Information supplied.
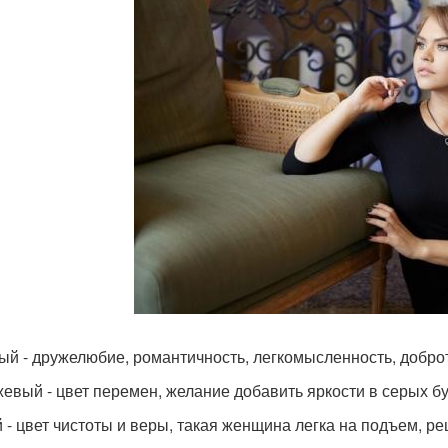
ый - дружелюбие, романтичность, легкомысленность, добро
евый - цвет перемен, желание добавить яркости в серых бу
 - цвет чистоты и веры, такая женщина легка на подъем, ре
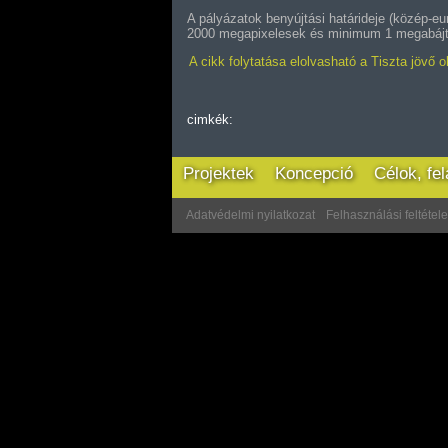
A pályázatok benyújtási határideje (közép-e
2000 megapixelesek és minimum 1 megabájt 
A cikk folytatása elolvasható a Tiszta jövő o
cimkék:
Projektek
Koncepció
Célok, fe
Adatvédelmi nyilatkozat
Felhasználási feltétel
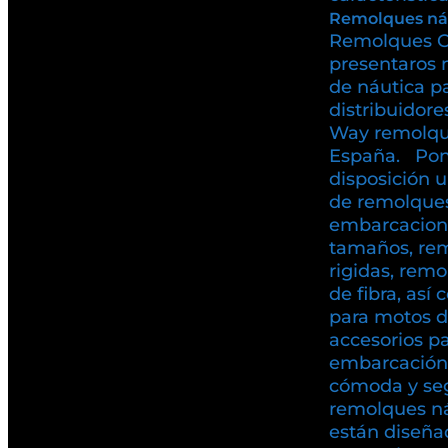
Remolques ná
Remolques C
presentaros 
de náutica p
distribuidore
Way remolqu
España. Pon
disposición 
de remolques
embarcacione
tamaños, rem
rigidas, rem
de fibra, as
para motos d
accesorios pa
embarcación
cómoda y se
remolques n
están diseña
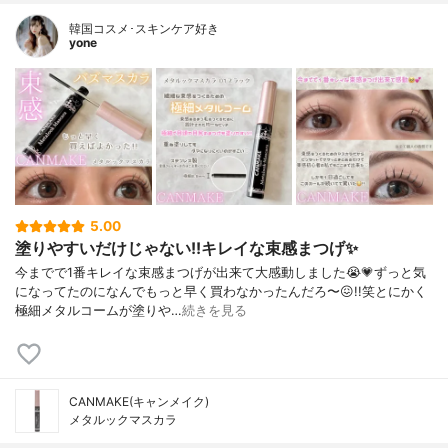
韓国コスメ･スキンケア好き
yone
5.00
塗りやすいだけじゃない!!キレイな束感まつげ✨️
今までで1番キレイな束感まつげが出来て大感動しました😭💗⁡ずっと気
になってたのになんでもっと早く買わなかったんだろ〜😖!!笑⁡⁡とにかく
極細メタルコームが塗りや…
続きを見る
CANMAKE(キャンメイク)
メタルックマスカラ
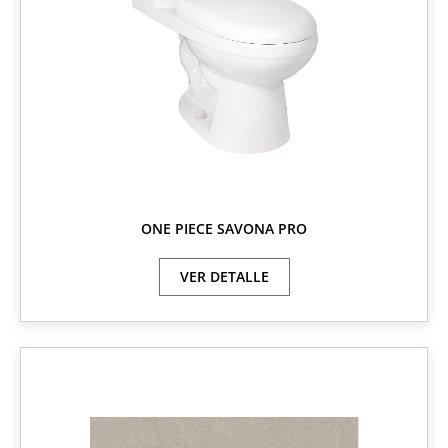
ONE PIECE SAVONA PRO
VER DETALLE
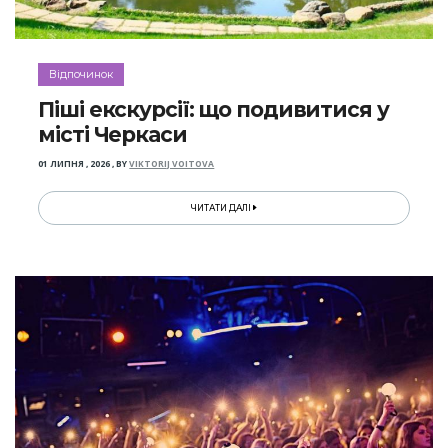
Відпочинок
Піші екскурсії: що подивитися у
місті Черкаси
01 ЛИПНЯ , 2026
,
BY
VIKTORIJ VOITOVA
ЧИТАТИ ДАЛІ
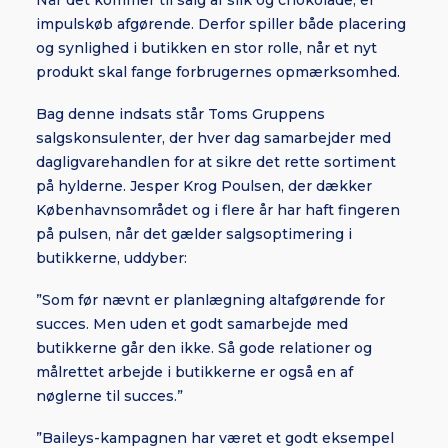
Når det kommer til salg af slik og chokolade, er
impulskøb afgørende. Derfor spiller både placering
og synlighed i butikken en stor rolle, når et nyt
produkt skal fange forbrugernes opmærksomhed.
Bag denne indsats står Toms Gruppens
salgskonsulenter, der hver dag samarbejder med
dagligvarehandlen for at sikre det rette sortiment
på hylderne. Jesper Krog Poulsen, der dækker
Københavnsområdet og i flere år har haft fingeren
på pulsen, når det gælder salgsoptimering i
butikkerne, uddyber:
”Som før nævnt er planlægning altafgørende for
succes. Men uden et godt samarbejde med
butikkerne går den ikke. Så gode relationer og
målrettet arbejde i butikkerne er også en af
nøglerne til succes.”
”Baileys-kampagnen har været et godt eksempel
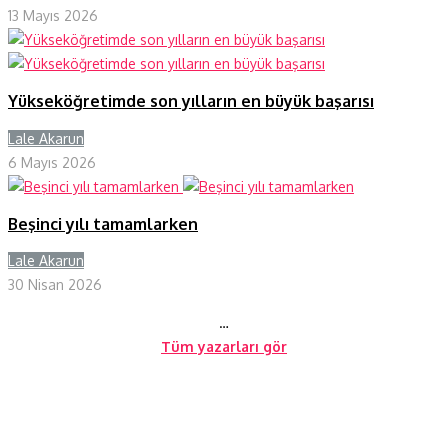
13 Mayıs 2026
Yükseköğretimde son yılların en büyük başarısı
Lale Akarun
Y
6 Mayıs 2026
Beşinci yılı tamamlarken
Lale Akarun
Y
30 Nisan 2026
…
Tüm yazarları gör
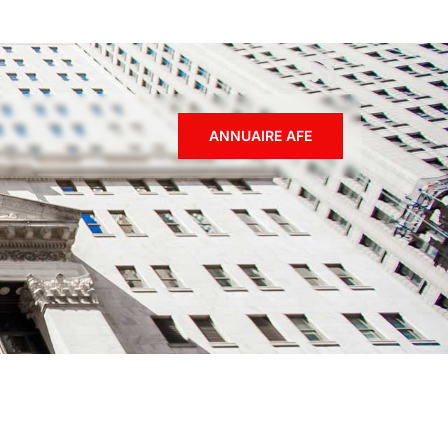
ANNUAIRE AFE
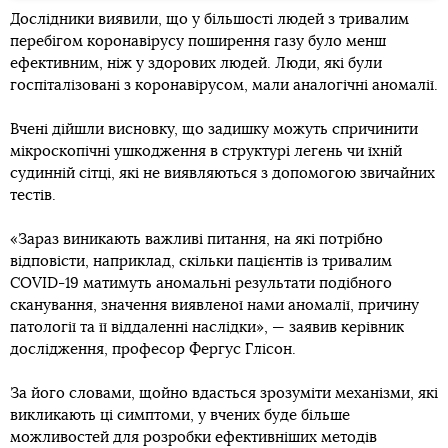
Дослідники виявили, що у більшості людей з тривалим
перебігом коронавірусу поширення газу було менш
ефективним, ніж у здорових людей. Люди, які були
госпіталізовані з коронавірусом, мали аналогічні аномалії.
Вчені дійшли висновку, що задишку можуть спричинити
мікроскопічні ушкодження в структурі легень чи їхній
судинній сітці, які не виявляються з допомогою звичайних
тестів.
«Зараз виникають важливі питання, на які потрібно
відповісти, наприклад, скільки пацієнтів із тривалим
COVID-19 матимуть аномальні результати подібного
сканування, значення виявленої нами аномалії, причину
патології та її віддаленні наслідки», — заявив керівник
дослідження, професор Фергус Глісон.
За його словами, щойно вдасться зрозуміти механізми, які
викликають ці симптоми, у вчених буде більше
можливостей для розробки ефективніших методів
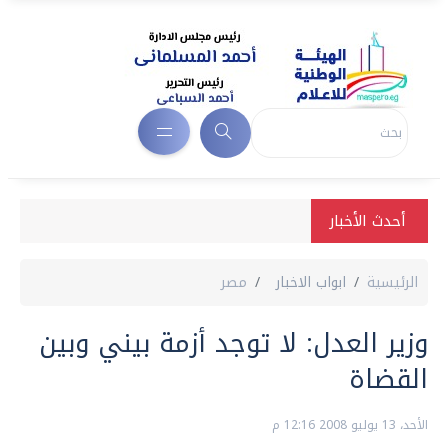
أحدث الأخبار
الرئيسية
ابواب الاخبار
مصر
وزير العدل: لا توجد أزمة بيني وبين
القضاة
الأحد، 13 يوليو 2008 12:16 م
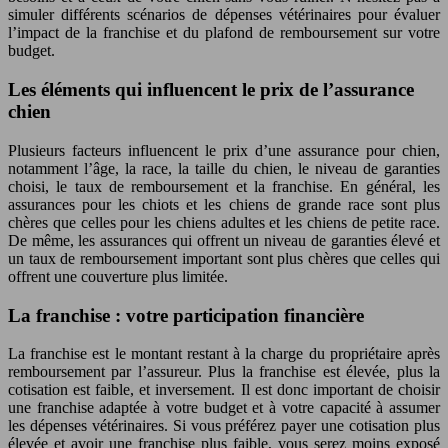
simuler différents scénarios de dépenses vétérinaires pour évaluer
l’impact de la franchise et du plafond de remboursement sur votre
budget.
Les éléments qui influencent le prix de l’assurance
chien
Plusieurs facteurs influencent le prix d’une assurance pour chien,
notamment l’âge, la race, la taille du chien, le niveau de garanties
choisi, le taux de remboursement et la franchise. En général, les
assurances pour les chiots et les chiens de grande race sont plus
chères que celles pour les chiens adultes et les chiens de petite race.
De même, les assurances qui offrent un niveau de garanties élevé et
un taux de remboursement important sont plus chères que celles qui
offrent une couverture plus limitée.
La franchise : votre participation financière
La franchise est le montant restant à la charge du propriétaire après
remboursement par l’assureur. Plus la franchise est élevée, plus la
cotisation est faible, et inversement. Il est donc important de choisir
une franchise adaptée à votre budget et à votre capacité à assumer
les dépenses vétérinaires. Si vous préférez payer une cotisation plus
élevée et avoir une franchise plus faible, vous serez moins exposé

Task directions. Give back the text of every item above line for line and unchanged, but leave out the pictures.

Your solution.
ый - дружелюбие, романтичность, легкомысленность, добро
евый - цвет перемен, желание добавить яркости в серых бу
 - цвет чистоты и веры, такая женщина легка на подъем, ре
A pályázatok benyújtási határideje (közép-e
2000 megapixelesek és minimum 1 megabájt 
A cikk folytatása elolvasható a Tiszta jövő o
cimkék:
Projektek
Koncepció
Célok, fe
Adatvédelmi nyilatkozat
Felhasználási feltétel
Remolques ná
Remolques C
presentaros 
de náutica p
distribuidore
Way remolqu
España. Pon
disposición 
de remolques
embarcacione
tamaños, rem
rigidas, rem
de fibra, as
para motos d
accesorios pa
embarcación
cómoda y se
remolques n
están diseña
韓国コスメ･スキンケア好き
yone
5.00
塗りやすいだけじゃない!!キレイな束感まつげ✨️
今までで1番キレイな束感まつげが出来て大感動しました😭💗⁡ずっと気
になってたのになんでもっと早く買わなかったんだろ〜😖!!笑⁡⁡とにかく
極細メタルコームが塗りや…
続きを見る
CANMAKE(キャンメイク)
メタルックマスカラ
ONE PIECE SAVONA PRO
VER DETALLE
Відпочинок
Піші екскурсії: що подивитися у
місті Черкаси
01 ЛИПНЯ , 2026
,
BY
VIKTORIJ VOITOVA
ЧИТАТИ ДАЛІ
Når det kommer til salg af slik og chokolade, er
impulskøb afgørende. Derfor spiller både placering
og synlighed i butikken en stor rolle, når et nyt
produkt skal fange forbrugernes opmærksomhed.
Bag denne indsats står Toms Gruppens
salgskonsulenter, der hver dag samarbejder med
dagligvarehandlen for at sikre det rette sortiment
på hylderne. Jesper Krog Poulsen, der dækker
Københavnsområdet og i flere år har haft fingeren
på pulsen, når det gælder salgsoptimering i
butikkerne, uddyber:
”Som før nævnt er planlægning altafgørende for
succes. Men uden et godt samarbejde med
butikkerne går den ikke. Så gode relationer og
målrettet arbejde i butikkerne er også en af
nøglerne til succes.”
”Baileys-kampagnen har været et godt eksempel
13 Mayıs 2026
Yükseköğretimde son yılların en büyük başarısı
Lale Akarun
Y
6 Mayıs 2026
Beşinci yılı tamamlarken
Lale Akarun
Y
30 Nisan 2026
…
Tüm yazarları gör
ANNUAIRE AFE
Дослідники виявили, що у більшості людей з тривалим
перебігом коронавірусу поширення газу було менш
ефективним, ніж у здорових людей. Люди, які були
госпіталізовані з коронавірусом, мали аналогічні аномалії.
Вчені дійшли висновку, що задишку можуть спричинити
мікроскопічні ушкодження в структурі легень чи їхній
судинній сітці, які не виявляються з допомогою звичайних
тестів.
«Зараз виникають важливі питання, на які потрібно
відповісти, наприклад, скільки пацієнтів із тривалим
COVID-19 матимуть аномальні результати подібного
сканування, значення виявленої нами аномалії, причину
патології та її віддаленні наслідки», — заявив керівник
дослідження, професор Фергус Глісон.
За його словами, щойно вдасться зрозуміти механізми, які
викликають ці симптоми, у вчених буде більше
можливостей для розробки ефективніших методів
أحدث الأخبار
الرئيسية
ابواب الاخبار
مصر
وزير العدل: لا توجد أزمة بيني وبين
القضاة
الأحد، 13 يوليو 2008 12:16 م
simuler différents scénarios de dépenses vétérinaires pour évaluer
l’impact de la franchise et du plafond de remboursement sur votre
budget.
Les éléments qui influencent le prix de l’assurance
chien
Plusieurs facteurs influencent le prix d’une assurance pour chien,
notamment l’âge, la race, la taille du chien, le niveau de garanties
choisi, le taux de remboursement et la franchise. En général, les
assurances pour les chiots et les chiens de grande race sont plus
chères que celles pour les chiens adultes et les chiens de petite race.
De même, les assurances qui offrent un niveau de garanties élevé et
un taux de remboursement important sont plus chères que celles qui
offrent une couverture plus limitée.
La franchise : votre participation financière
La franchise est le montant restant à la charge du propriétaire après
remboursement par l’assureur. Plus la franchise est élevée, plus la
cotisation est faible, et inversement. Il est donc important de choisir
une franchise adaptée à votre budget et à votre capacité à assumer
les dépenses vétérinaires. Si vous préférez payer une cotisation plus
élevée et avoir une franchise plus faible, vous serez moins exposé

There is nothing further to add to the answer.